The Patre family, who own the building in Gandhibagh Zone that includes their residence and a few shops, started demolishing the balcony on Tuesday. The demolition work is likely to continue for two weeks.
“The issue received so much media attention that we felt it was better to take decisive action. The controversy was causing us trouble, and whatever the initial confusion was, we just wanted to put the matter behind us. Initially, we had no concerns since the property only faced a road, but now that a flyover is being built, it presents a clear safety risk,” A member of the Patre family told The Indian Express
The family member said they have decided to demolish the balcony and the section beneath it, and shift their shops a little further inside the building.
The 8.90-km Indora Chowk–Dighori Chowk elevated corridor on NH-353D, executed by NHAI, is one of the city’s most ambitious highway projects. But despite a detailed design process and months of groundwork, a beam was constructed through a residential balcony flagged for encroachment months earlier.
A video of the flyover beam slicing through the balcony of the house recently went viral, triggering a debate over urban planning, encroachment, and infrastructure oversight. It forced the NMC to send a notice and initiate a check on the illegality of the home construction, even as the NHAI stated that it had flagged the issue to the civic body almost a year ago.
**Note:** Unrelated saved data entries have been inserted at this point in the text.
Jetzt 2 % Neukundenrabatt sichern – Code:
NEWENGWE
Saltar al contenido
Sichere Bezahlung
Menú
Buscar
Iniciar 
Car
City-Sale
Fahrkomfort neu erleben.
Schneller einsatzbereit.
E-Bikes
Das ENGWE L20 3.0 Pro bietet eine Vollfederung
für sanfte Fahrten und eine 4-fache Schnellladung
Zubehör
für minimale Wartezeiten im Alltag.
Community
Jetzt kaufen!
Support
A letter dated October 11, 2024, from the NHAI Project Director to NMC’s Gandhibagh Zone explicitly mentioned that “2–3 shops, specifically Patre Cycle Shop, are obstructing the area required for the rotary’s outer beam.” The letter requested NMC to verify and clear the site to ensure safety and prevent construction delays.
However, later the NMC officials flagged that the land was allotted under the Nagpur Improvement Trust (NIT), leading to a clarification by NIT officials that the land was formally transferred to NMC in 2003.